Ein Lehrstück in Sachen Meinungsfreiheit
Italiens Staatsanwaltschaft sperrte einen kompletten Server
Nicht nur in Deutschland, auch in Italien greifen die Staatsanwaltschaften jetzt mit unverhältnismäßigen Maßnahmen gegen Provider durch. Damit schufen sie beinahe einen italienischen Präzedenzfall in Sachen Redefreiheit im Netz.
Vom 27. Juni bis zum 6. Juli war die italienische Internet-Adresse www.ecn.org im Netz nicht mehr zu erreichen. Kein Festplattencrash, keine Wartungsarbeiten hatten zu dem Ausfall geführt, sondern das Eingreifen der Strafverfolger: Die Polizei in Bologna beschlagnahmte den Server auf Anweisung der Staatsanwaltschaft. Angeblich seien von dem Server "üble Nachreden" gegen ein türkisches Reisebüro namens "Viaggi Turban" verbreitet worden. Verantwortlich dafür sei der Verein "isole nella rete" (Inseln im Netz), der den Rechner betreibt.
Das Vorgehen der Strafverfolger glich dem des berühmten Elefanten im Porzellanladen. Anstatt für die Entfernung der "üblen Nachreden" zu sorgen, ließ Staatsanwalt Paolo Pecori gleich den kompletten Server sperren. Bereits im Januar hatte er die Verbreitung eines entsprechenden Flugblattes untersagt. Jetzt betraf jedoch seine Entscheidung nicht nur ein einzelnes Flugblatt: Nach Angaben von Sandro Moretti, Vorsitzender von "isole nella rete" waren mehrere Mailinglisten, Websites und Tausende von privaten E-Mail-Adressen neun Tage lang außer Funktion, 120 nicht-kommerzielle Gruppen und Kulturzentren verloren während der Aktion ihre Heimat im Internet.
"Isole nella rete" ist eine nicht-kommerzielle Organisation, die linken Gruppen einen Zugang zum Netz zur Verfügung stellt.
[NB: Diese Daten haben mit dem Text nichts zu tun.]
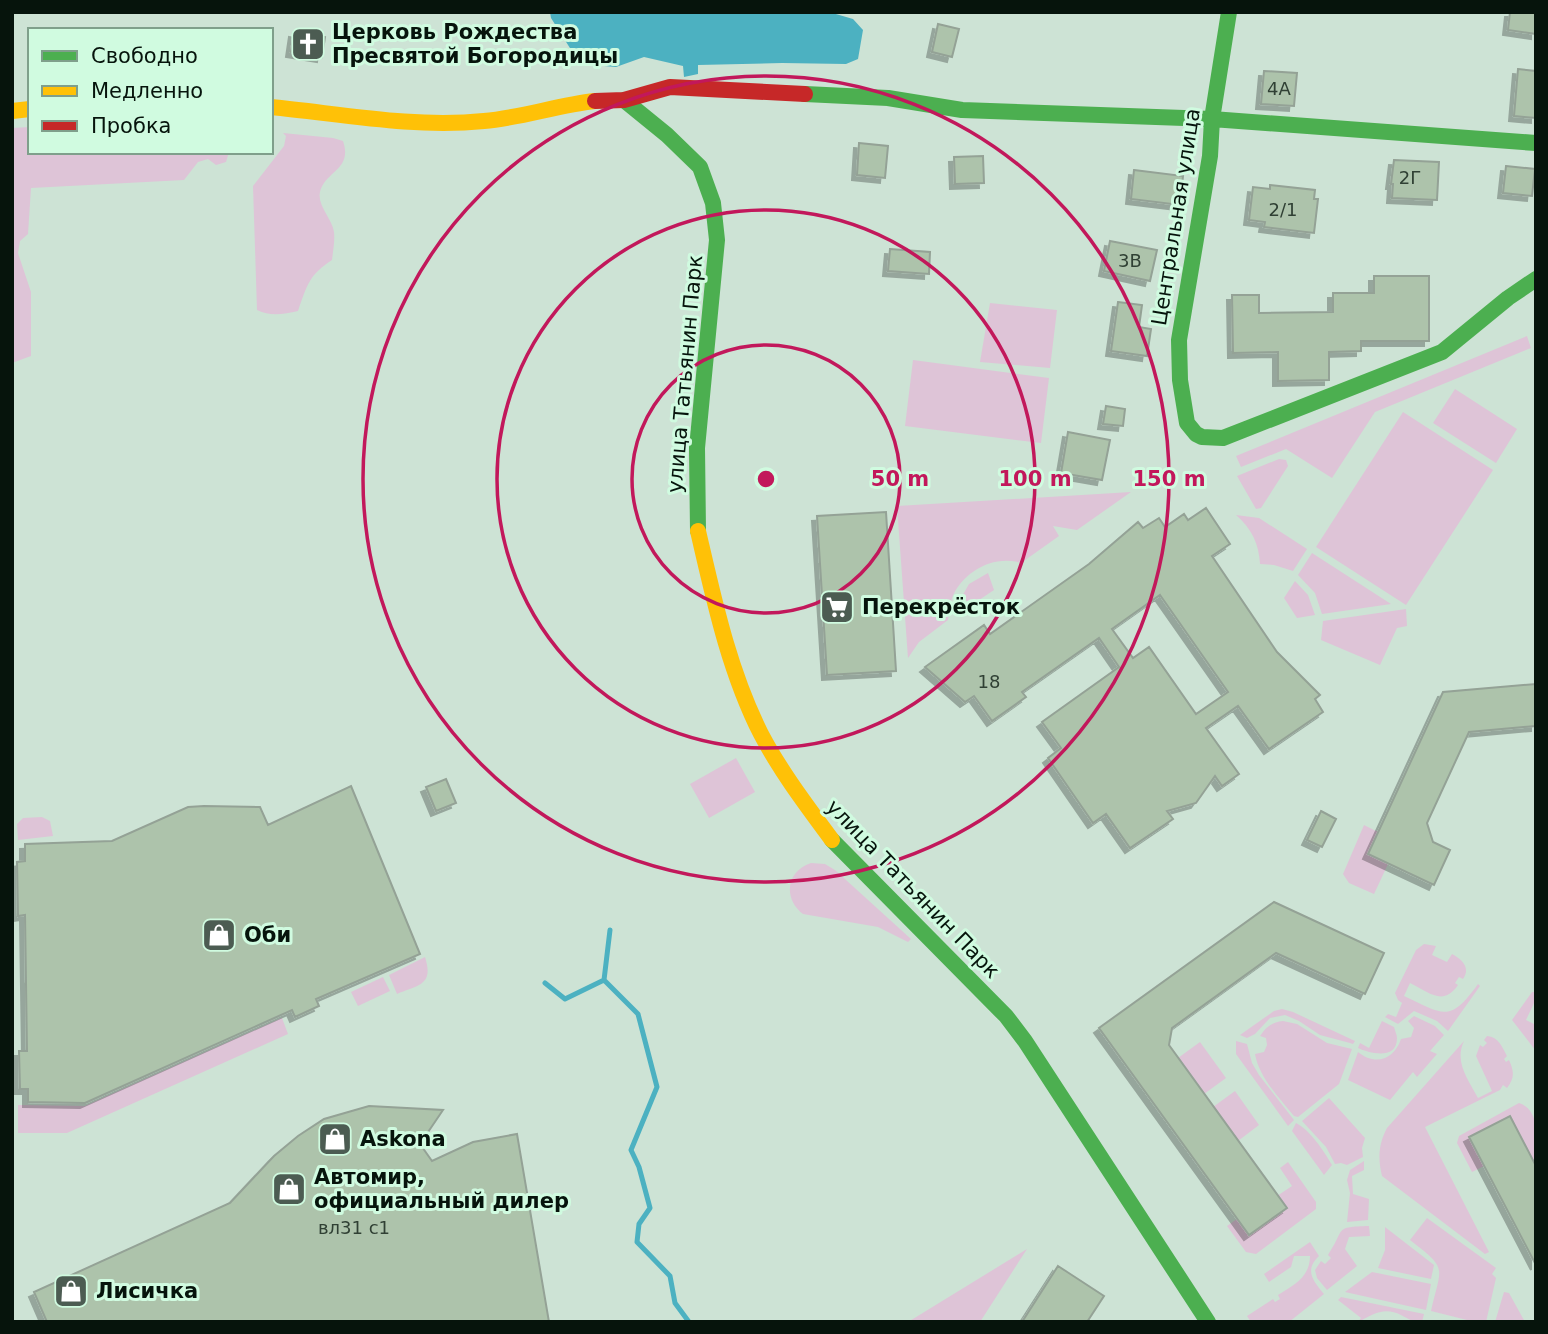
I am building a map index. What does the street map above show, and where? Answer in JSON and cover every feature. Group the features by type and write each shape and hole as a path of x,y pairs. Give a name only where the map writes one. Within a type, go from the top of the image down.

Als Mitglied des 1989 gegründeten italienischen Verbandes "European Counter Network" nutzt der Provider das Internet zur Herstellung einer linken Gegenöffentlichkeit. In einer mehrsprachig veröffentlichten Erklärung hieß es, mit der "völlig unangebrachten" Polizeimaßnahme werde das "dichte Netz der Solidarität" bedroht. Innerhalb einer Newsgroup war ein zuvor auf traditionellen Wegen verteiltes Flugblatt einer Gruppe aus Viacenza veröffentlicht worden, das sich kritisch über ein Reisebüro äußerte. Der Provider jedoch erklärte, der Boykottaufruf richte sich gegen die Eigentümer des Reisebüros. Nach Angaben einer kurdischen Menschenrechtsgruppe gehörte das Geschäft der Familie der ehemaligen türkischen Premierministerin, Tansu Ciller. Die Einnahmen aus dem Tourismusgeschäft dienten dazu, eine Kampagne der türkischen Regierung gegen die kurdische Volksgruppe zu unterstützen. Der Geschäftsführer des Reisebüros, Giap Bidone, legte Beschwerde gegen die Internetveröffentlichung ein.
Zahlreiche Einzelpersonen und Gruppen protestierten im In- und Ausland gegen diesen "absurden" Vorgang. Mehrere internationale Zeitungen, darunter die "Washington Post", berichteten über den Vorgang. Für sie war der ganze Vorgang ein "Lehrstück" in Sachen Meinungsfreiheit. Es kam, wie es kommen mußte: Die Konsequenz der polizeilichen Aktion bestand nicht darin, ein vermutlich illegales Papier aus dem Verkehr zu ziehen, sondern - wie es im Netz nun einmal üblich ist - in der vielfachen Verbreitung des inkriminierten Papiers. Innerhalb weniger Tage wurde die Website von "isole nella rete" auf rund fünfzig Rechnern gespiegelt - nicht nur in Italien, sondern weltweit.
Das Gericht in Vicenza widerrief schließlich seine Entscheidung mit der Begründung, es mache wenig Sinn, die geltenden Gesetze auf das schnellwachsende Medium Internet zu übertragen. Die Provider stimmten im Gegenzug dem Gericht zu, das elektronische Flugblatt von ihrem Rechner zu entfernen. Nach Ansicht von Beobachtern könnte dieser Vorgang jetzt zu einer beschleunigten Anpassung der italienischen Rechtslage an die neuen medialen Gegebenheiten führen.